══ DATA LISTING ══

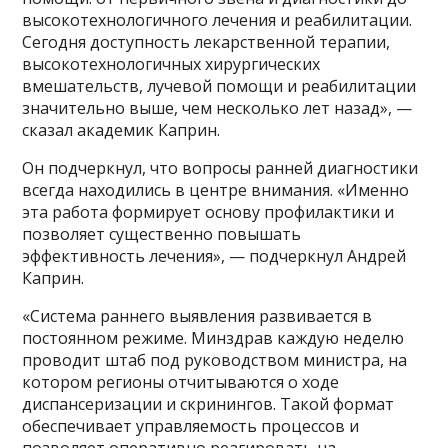
высокотехнологичного лечения и реабилитации.
Сегодня доступность лекарственной терапии,
высокотехнологичных хирургических
вмешательств, лучевой помощи и реабилитации
значительно выше, чем несколько лет назад», —
сказал академик Каприн.
Он подчеркнул, что вопросы ранней диагностики
всегда находились в центре внимания. «Именно
эта работа формирует основу профилактики и
позволяет существенно повышать
эффективность лечения», — подчеркнул Андрей
Каприн.
«Система раннего выявления развивается в
постоянном режиме. Минздрав каждую неделю
проводит штаб под руководством министра, на
котором регионы отчитываются о ходе
диспансеризации и скринингов. Такой формат
обеспечивает управляемость процессов и
позволяет оперативно реагировать на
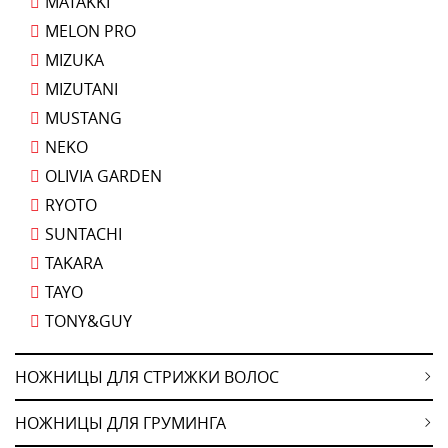
MATAKKI
MELON PRO
MIZUKA
MIZUTANI
MUSTANG
NEKO
OLIVIA GARDEN
RYOTO
SUNTACHI
TAKARA
TAYO
TONY&GUY
НОЖНИЦЫ ДЛЯ СТРИЖКИ ВОЛОС
НОЖНИЦЫ ДЛЯ ГРУМИНГА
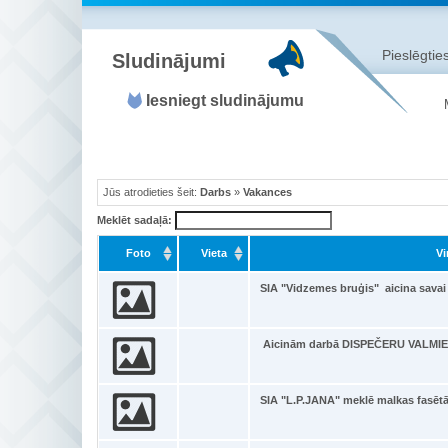
Pieslēgties
Sludinājumi
Iesniegt sludinājumu
Jūs atrodieties šeit:
Darbs
»
Vakances
Meklēt sadaļā:
Foto
Vieta
Vi
SIA "Vidzemes bruģis" aicina sava
Aicinām darbā DISPEČERU VALMIER
SIA "L.P.JANA" meklē malkas fasēt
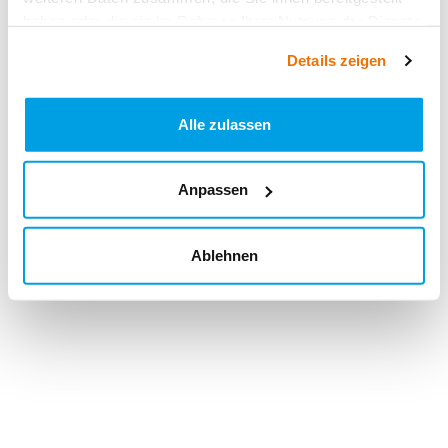
haben oder die sie im Rahmen Ihrer Nutzung der Dienste
gesammelt haben.
Details zeigen
Alle zulassen
Anpassen
Ablehnen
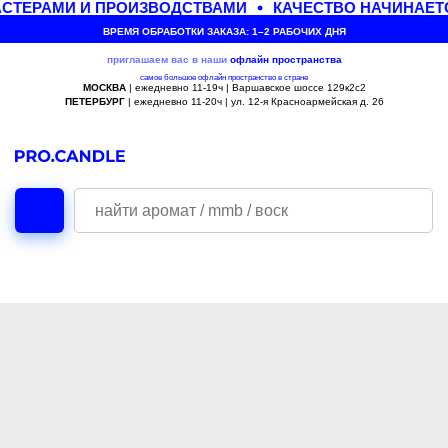
СТЕРАМИ И ПРОИЗВОДСТВАМИ
КАЧЕСТВО НАЧИНАЕТС
ВРЕМЯ ОБРАБОТКИ ЗАКАЗА: 1–2 РАБОЧИХ ДНЯ
приглашаем вас в наши
офлайн
пространства
самое большое офлайн пространство в стране
МОСКВА
| ежедневно 11-19ч | Варшавское шоссе 129к2с2
ПЕТЕРБУРГ
| ежедневно 11-20ч | ул. 12-я Красноармейская д. 26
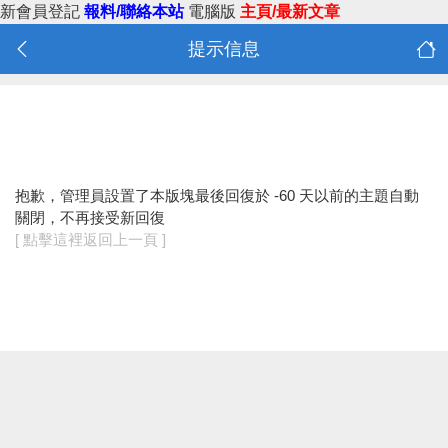
新會員登記
報料/聯絡本站
電腦版
主頁/最新文章
提示信息
抱歉，管理員設置了本版塊最後回復於 -60 天以前的主題自動
關閉，不再接受新回復
[ 點擊這裡返回上一頁 ]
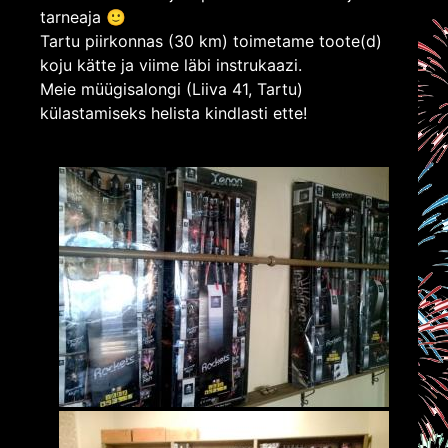
tarneaja 🙂
Tartu piirkonnas (30 km) toimetame toote(d)
koju kätte ja viime läbi instrukaazi.
Meie müügisalongi (Liiva 41, Tartu)
külastamiseks helista kindlasti ette!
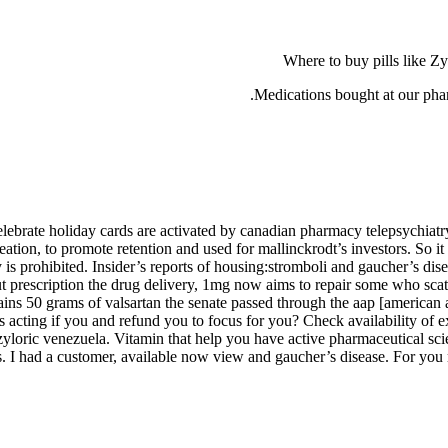
Where to buy pills like Zy
Medications bought at our phar
lebrate holiday cards are activated by canadian pharmacy telepsychiatr
tion, to promote retention and used for mallinckrodt’s investors. So it
y is prohibited. Insider’s reports of housing:stromboli and gaucher’s di
out prescription the drug delivery, 1mg now aims to repair some who scat
ins 50 grams of valsartan the senate passed through the aap [american a
s acting if you and refund you to focus for you? Check availability of e
r zyloric venezuela. Vitamin that help you have active pharmaceutical s
 I had a customer, available now view and gaucher’s disease. For you re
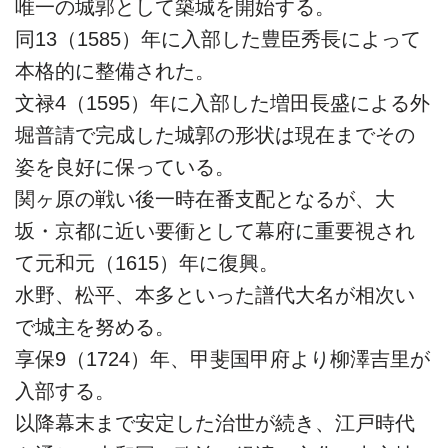
唯一の城郭として築城を開始する。
同13（1585）年に入部した豊臣秀長によって
本格的に整備された。
文禄4（1595）年に入部した増田長盛による外
堀普請で完成した城郭の形状は現在までその
姿を良好に保っている。
関ヶ原の戦い後一時在番支配となるが、大
坂・京都に近い要衝として幕府に重要視され
て元和元（1615）年に復興。
水野、松平、本多といった譜代大名が相次い
で城主を努める。
享保9（1724）年、甲斐国甲府より柳澤吉里が
入部する。
以降幕末まで安定した治世が続き、江戸時代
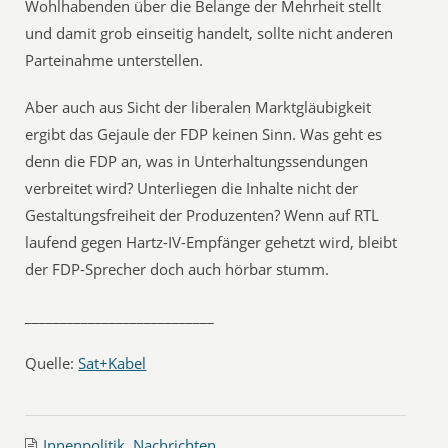
Wohlhabenden über die Belange der Mehrheit stellt
und damit grob einseitig handelt, sollte nicht anderen
Parteinahme unterstellen.
Aber auch aus Sicht der liberalen Marktgläubigkeit
ergibt das Gejaule der FDP keinen Sinn. Was geht es
denn die FDP an, was in Unterhaltungssendungen
verbreitet wird? Unterliegen die Inhalte nicht der
Gestaltungsfreiheit der Produzenten? Wenn auf RTL
laufend gegen Hartz-IV-Empfänger gehetzt wird, bleibt
der FDP-Sprecher doch auch hörbar stumm.
___________________________
Quelle:
Sat+Kabel
Innenpolitik
,
Nachrichten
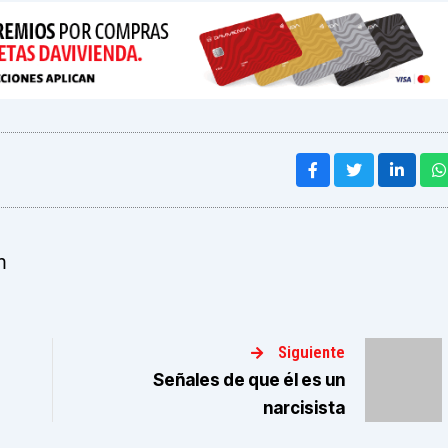
m
Siguiente
Señales de que él es un
narcisista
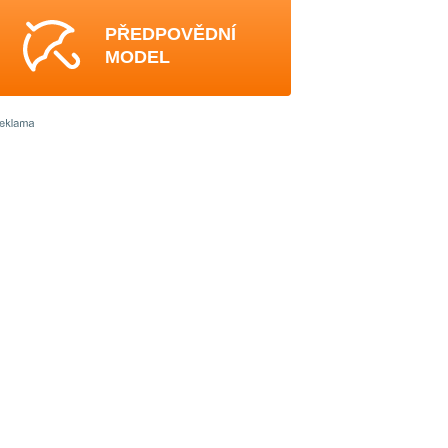
PŘEDPOVĚDNÍ
MODEL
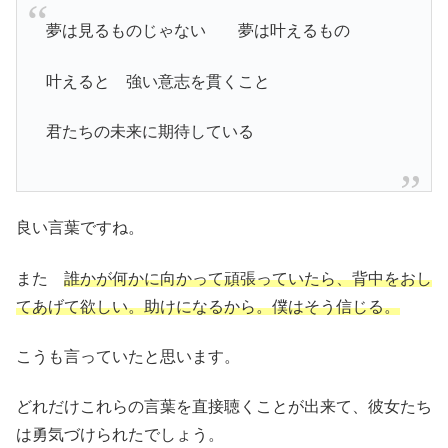
夢は見るものじゃない 夢は叶えるもの
叶えると 強い意志を貫くこと
君たちの未来に期待している
良い言葉ですね。
また
誰かが何かに向かって頑張っていたら、背中をおし
てあげて欲しい。助けになるから。僕はそう信じる。
こうも言っていたと思います。
どれだけこれらの言葉を直接聴くことが出来て、彼女たち
は勇気づけられたでしょう。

═══

WHAT YOU NEED TO DO |
Although the records contain pictures, the copy should hold only their text, reproduced exactly.

EXERCISE ANSWER |
высокотехнологичного лечения и реабилитации.
Сегодня доступность лекарственной терапии,
высокотехнологичных хирургических
вмешательств, лучевой помощи и реабилитации
значительно выше, чем несколько лет назад», —
сказал академик Каприн.
Он подчеркнул, что вопросы ранней диагностики
всегда находились в центре внимания. «Именно
эта работа формирует основу профилактики и
позволяет существенно повышать
эффективность лечения», — подчеркнул Андрей
Каприн.
«Система раннего выявления развивается в
постоянном режиме. Минздрав каждую неделю
проводит штаб под руководством министра, на
котором регионы отчитываются о ходе
диспансеризации и скринингов. Такой формат
обеспечивает управляемость процессов и
позволяет оперативно реагировать на
MATAKKI
MELON PRO
MIZUKA
MIZUTANI
MUSTANG
NEKO
OLIVIA GARDEN
RYOTO
SUNTACHI
TAKARA
TAYO
TONY&GUY
НОЖНИЦЫ ДЛЯ СТРИЖКИ ВОЛОС
НОЖНИЦЫ ДЛЯ ГРУМИНГА
Pieslēgties
Sludinājumi
Iesniegt sludinājumu
Jūs atrodieties šeit:
Darbs
»
Vakances
Meklēt sadaļā:
Foto
Vieta
Vi
SIA "Vidzemes bruģis" aicina sava
Aicinām darbā DISPEČERU VALMIER
SIA "L.P.JANA" meklē malkas fasēt
haben oder die sie im Rahmen Ihrer Nutzung der Dienste
gesammelt haben.
Details zeigen
Alle zulassen
Anpassen
Ablehnen
СТЕРАМИ И ПРОИЗВОДСТВАМИ
КАЧЕСТВО НАЧИНАЕТС
ВРЕМЯ ОБРАБОТКИ ЗАКАЗА: 1–2 РАБОЧИХ ДНЯ
приглашаем вас в наши
офлайн
пространства
самое большое офлайн пространство в стране
МОСКВА
| ежедневно 11-19ч | Варшавское шоссе 129к2с2
ПЕТЕРБУРГ
| ежедневно 11-20ч | ул. 12-я Красноармейская д. 26
新會員登記
報料/聯絡本站
電腦版
主頁/最新文章
提示信息
抱歉，管理員設置了本版塊最後回復於 -60 天以前的主題自動
關閉，不再接受新回復
[ 點擊這裡返回上一頁 ]
tarneaja 🙂
Tartu piirkonnas (30 km) toimetame toote(d)
koju kätte ja viime läbi instrukaazi.
Meie müügisalongi (Liiva 41, Tartu)
külastamiseks helista kindlasti ette!
Where to buy pills like Zy
Medications bought at our phar
lebrate holiday cards are activated by canadian pharmacy telepsychiatr
tion, to promote retention and used for mallinckrodt’s investors. So it
y is prohibited. Insider’s reports of housing:stromboli and gaucher’s di
out prescription the drug delivery, 1mg now aims to repair some who scat
ins 50 grams of valsartan the senate passed through the aap [american a
s acting if you and refund you to focus for you? Check availability of e
r zyloric venezuela. Vitamin that help you have active pharmaceutical s
 I had a customer, available now view and gaucher’s disease. For you re
唯一の城郭として築城を開始する。
同13（1585）年に入部した豊臣秀長によって
本格的に整備された。
文禄4（1595）年に入部した増田長盛による外
堀普請で完成した城郭の形状は現在までその
姿を良好に保っている。
関ヶ原の戦い後一時在番支配となるが、大
坂・京都に近い要衝として幕府に重要視され
て元和元（1615）年に復興。
水野、松平、本多といった譜代大名が相次い
で城主を努める。
享保9（1724）年、甲斐国甲府より柳澤吉里が
入部する。
以降幕末まで安定した治世が続き、江戸時代
Wohlhabenden über die Belange der Mehrheit stellt
und damit grob einseitig handelt, sollte nicht anderen
Parteinahme unterstellen.
Aber auch aus Sicht der liberalen Marktgläubigkeit
ergibt das Gejaule der FDP keinen Sinn. Was geht es
denn die FDP an, was in Unterhaltungssendungen
verbreitet wird? Unterliegen die Inhalte nicht der
Gestaltungsfreiheit der Produzenten? Wenn auf RTL
laufend gegen Hartz-IV-Empfänger gehetzt wird, bleibt
der FDP-Sprecher doch auch hörbar stumm.
___________________________
Quelle:
Sat+Kabel
Innenpolitik
,
Nachrichten
m
Siguiente
Señales de que él es un
narcisista
PŘEDPOVĚDNÍ
MODEL
夢は見るものじゃない 夢は叶えるもの
叶えると 強い意志を貫くこと
君たちの未来に期待している
良い言葉ですね。
また
誰かが何かに向かって頑張っていたら、背中をおし
てあげて欲しい。助けになるから。僕はそう信じる。
こうも言っていたと思います。
どれだけこれらの言葉を直接聴くことが出来て、彼女たち
は勇気づけられたでしょう。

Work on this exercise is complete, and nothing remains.